ABOUT THIS TASK
Repeat the entries word for word. Leave nothing out.

Stored records
[Start of Attachment]
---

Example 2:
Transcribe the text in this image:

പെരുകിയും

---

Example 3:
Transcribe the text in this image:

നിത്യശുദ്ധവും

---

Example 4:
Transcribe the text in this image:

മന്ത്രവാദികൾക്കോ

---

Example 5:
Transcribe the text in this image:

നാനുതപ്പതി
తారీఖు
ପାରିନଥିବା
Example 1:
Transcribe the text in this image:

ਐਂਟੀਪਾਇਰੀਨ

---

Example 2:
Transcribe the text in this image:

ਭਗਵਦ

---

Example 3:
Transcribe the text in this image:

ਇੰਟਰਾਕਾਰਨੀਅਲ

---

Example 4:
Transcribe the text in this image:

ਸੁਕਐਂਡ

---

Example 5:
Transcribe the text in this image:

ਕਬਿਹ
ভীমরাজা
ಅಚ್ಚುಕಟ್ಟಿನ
[End of Attachment]
OUTPUT FOR THIS EXERCISE
---

Example 2:
Transcribe the text in this image:

പെരുകിയും

---

Example 3:
Transcribe the text in this image:

നിത്യശുദ്ധവും

---

Example 4:
Transcribe the text in this image:

മന്ത്രവാദികൾക്കോ

---

Example 5:
Transcribe the text in this image:

നാനുതപ്പതി
తారీఖు
ପାରିନଥିବା
Example 1:
Transcribe the text in this image:

ਐਂਟੀਪਾਇਰੀਨ

---

Example 2:
Transcribe the text in this image:

ਭਗਵਦ

---

Example 3:
Transcribe the text in this image:

ਇੰਟਰਾਕਾਰਨੀਅਲ

---

Example 4:
Transcribe the text in this image:

ਸੁਕਐਂਡ

---

Example 5:
Transcribe the text in this image:

ਕਬਿਹ
ভীমরাজা
ಅಚ್ಚುಕಟ್ಟಿನ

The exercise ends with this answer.